Доума всё никак не мог понять, как такая с виду хладнокровная, боевая, и грозная Аказа может с таким жаром и желанием ласкать тело собственного врага, отчасти разрывая на части в попытках сдержать стоны, от которых иногда даже задыхается. Как она способна преодолеть себя, и сейчас нагло и бурно трахаться с тем, кого она всем сердцем ненавидит? Неужели любит издеваться над ним таким вот образом? Она же, обобщая конечно, должна смешивать его с самыми омерзительными вещами на свете. Так почему же? Похоже, ему не нравиться размышлять об этом.
Поддаться плотской утехе.
Это их изначальное желание чуть ли не на каждой встрече.
Даже сейчас, когда она наглым образом оседлала его, двигаясь на члене наперекор тому, что её бёдра уже болели, а грудь прыгала в такт её движениям, возбуждение лишь возрастало вдвое с каждой секундой. Правда, чуть ли не сдалась, когда решила закончить «на сегодня», пока снова не попала под его напором. Сектант, ясно дело, всегда продлевал эти мгновения хотя бы ещё немного.

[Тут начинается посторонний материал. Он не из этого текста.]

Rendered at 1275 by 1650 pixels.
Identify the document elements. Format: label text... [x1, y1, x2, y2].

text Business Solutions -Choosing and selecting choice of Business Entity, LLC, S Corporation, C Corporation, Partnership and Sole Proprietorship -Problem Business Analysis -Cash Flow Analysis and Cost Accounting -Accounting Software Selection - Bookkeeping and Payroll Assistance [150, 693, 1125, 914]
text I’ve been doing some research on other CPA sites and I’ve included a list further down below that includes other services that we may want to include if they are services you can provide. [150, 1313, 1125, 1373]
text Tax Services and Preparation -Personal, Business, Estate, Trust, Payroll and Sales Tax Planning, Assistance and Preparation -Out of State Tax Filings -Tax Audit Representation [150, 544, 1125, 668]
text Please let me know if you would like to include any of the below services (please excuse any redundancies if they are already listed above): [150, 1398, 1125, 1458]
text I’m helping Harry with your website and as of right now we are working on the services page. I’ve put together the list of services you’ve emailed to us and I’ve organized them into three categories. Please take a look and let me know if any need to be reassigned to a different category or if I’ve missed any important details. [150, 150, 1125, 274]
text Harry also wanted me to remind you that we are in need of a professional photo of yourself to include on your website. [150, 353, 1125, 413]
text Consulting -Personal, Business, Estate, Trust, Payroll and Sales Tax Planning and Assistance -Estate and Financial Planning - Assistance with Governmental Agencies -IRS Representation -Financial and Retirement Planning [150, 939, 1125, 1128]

Аказа с силой вцепилась клыками в плечо демона, чтобы хоть как-нибудь заглушить громкие стоны, что расходились эхом вокруг. Ладони Доумы сжимали её ягодицы и надавливали на лёгкое тело, чтобы больше приняла в себя его: он собирался и дальше приносить ей удовольствие. Губы ласкали, или, скорее, намеренно щекотали назло ей шею и ухо; Оба заметили, что оставлять свои своеобразные метки на друг друге уже нигде, какими бы мелкими и незначительным он не были.
Всякий раз, когда Доума совершал очередной толчок уже по своей инициативе, Аказа сжимала зубы крепче и давилась собственным стоном. Заставить вырваться из губ получалось только с третьей, наглой, спешной попытке. Розоватые спутавшиеся пряди падали на глаза, липли ко лбу, и постоянно лезли в рот. Но ей было плевать на это; была занята другим. Быть точнее — наслаждалась.
Закрывая глаза, оба усмехнулись, когда начали чувствовать оргазм. И некий знак того, что вскоре всё это закончится. И в недалёком будущем вновь повторится.
Всё же, они имели над друг другом какую-никакую… привязанность. Это вызвало едва заметный оскал у Доумы, которой на секунду насладился демон, оставив это помещение абсолютно без света. Пожалуй, их чувства — даже если у одного из них они бывали «фальшивыми» — были чем-то настолько сильными, что это доходило до крайности, до ярой ненависти, и безумным желанием испробовать, или даже разорвать тела друг друга.
Как бы то не было, это равносильно было и отвратительно, и восхитительно.